= Given data =
++++

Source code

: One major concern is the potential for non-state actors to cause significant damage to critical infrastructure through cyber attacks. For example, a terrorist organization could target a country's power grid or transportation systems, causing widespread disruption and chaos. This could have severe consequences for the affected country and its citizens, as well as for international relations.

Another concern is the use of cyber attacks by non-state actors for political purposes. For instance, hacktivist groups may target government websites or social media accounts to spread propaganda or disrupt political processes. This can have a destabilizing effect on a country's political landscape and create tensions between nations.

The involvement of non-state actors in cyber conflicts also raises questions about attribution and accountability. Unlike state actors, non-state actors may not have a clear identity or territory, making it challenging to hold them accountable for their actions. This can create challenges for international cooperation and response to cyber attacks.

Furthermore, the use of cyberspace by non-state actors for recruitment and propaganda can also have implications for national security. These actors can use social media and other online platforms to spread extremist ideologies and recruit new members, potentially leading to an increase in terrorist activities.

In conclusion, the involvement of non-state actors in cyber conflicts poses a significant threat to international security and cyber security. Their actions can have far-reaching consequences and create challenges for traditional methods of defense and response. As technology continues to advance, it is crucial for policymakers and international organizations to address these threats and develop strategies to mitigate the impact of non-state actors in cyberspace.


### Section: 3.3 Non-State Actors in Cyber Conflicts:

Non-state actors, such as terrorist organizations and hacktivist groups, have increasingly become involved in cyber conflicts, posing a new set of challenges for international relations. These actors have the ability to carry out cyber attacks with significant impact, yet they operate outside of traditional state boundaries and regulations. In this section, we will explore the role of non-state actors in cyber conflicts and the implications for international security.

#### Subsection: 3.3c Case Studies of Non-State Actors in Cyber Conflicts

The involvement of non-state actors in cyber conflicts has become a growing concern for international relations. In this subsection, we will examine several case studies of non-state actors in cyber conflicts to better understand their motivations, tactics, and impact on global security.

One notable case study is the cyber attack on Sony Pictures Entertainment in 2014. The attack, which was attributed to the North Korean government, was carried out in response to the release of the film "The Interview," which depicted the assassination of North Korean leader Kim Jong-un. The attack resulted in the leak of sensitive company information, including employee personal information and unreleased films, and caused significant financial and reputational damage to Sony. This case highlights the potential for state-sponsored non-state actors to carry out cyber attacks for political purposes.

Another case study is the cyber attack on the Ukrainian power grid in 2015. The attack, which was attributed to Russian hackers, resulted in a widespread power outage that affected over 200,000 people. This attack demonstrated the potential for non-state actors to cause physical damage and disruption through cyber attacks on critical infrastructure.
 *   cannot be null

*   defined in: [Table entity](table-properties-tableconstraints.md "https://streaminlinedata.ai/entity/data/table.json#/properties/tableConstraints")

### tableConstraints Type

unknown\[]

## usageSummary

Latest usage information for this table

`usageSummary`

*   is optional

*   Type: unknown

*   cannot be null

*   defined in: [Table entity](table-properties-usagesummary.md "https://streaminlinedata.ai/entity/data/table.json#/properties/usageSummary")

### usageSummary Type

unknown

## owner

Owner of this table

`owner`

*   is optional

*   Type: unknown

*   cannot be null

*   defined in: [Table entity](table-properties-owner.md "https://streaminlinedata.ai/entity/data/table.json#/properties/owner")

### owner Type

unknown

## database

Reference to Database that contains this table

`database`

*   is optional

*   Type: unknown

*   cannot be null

++++

= Exercise brief =
Starting at the first line of the listing and ending after the line that contains "Furthermore, the use", convert each non-blank line into one string of a JSON list, leaving out blank lines.

= Solution below =
[
  "Source code",
  ": One major concern is the potential for non-state actors to cause significant damage to critical infrastructure through cyber attacks. For example, a terrorist organization could target a country's power grid or transportation systems, causing widespread disruption and chaos. This could have severe consequences for the affected country and its citizens, as well as for international relations.",
  "Another concern is the use of cyber attacks by non-state actors for political purposes. For instance, hacktivist groups may target government websites or social media accounts to spread propaganda or disrupt political processes. This can have a destabilizing effect on a country's political landscape and create tensions between nations.",
  "The involvement of non-state actors in cyber conflicts also raises questions about attribution and accountability. Unlike state actors, non-state actors may not have a clear identity or territory, making it challenging to hold them accountable for their actions. This can create challenges for international cooperation and response to cyber attacks.",
  "Furthermore, the use of cyberspace by non-state actors for recruitment and propaganda can also have implications for national security. These actors can use social media and other online platforms to spread extremist ideologies and recruit new members, potentially leading to an increase in terrorist activities."
]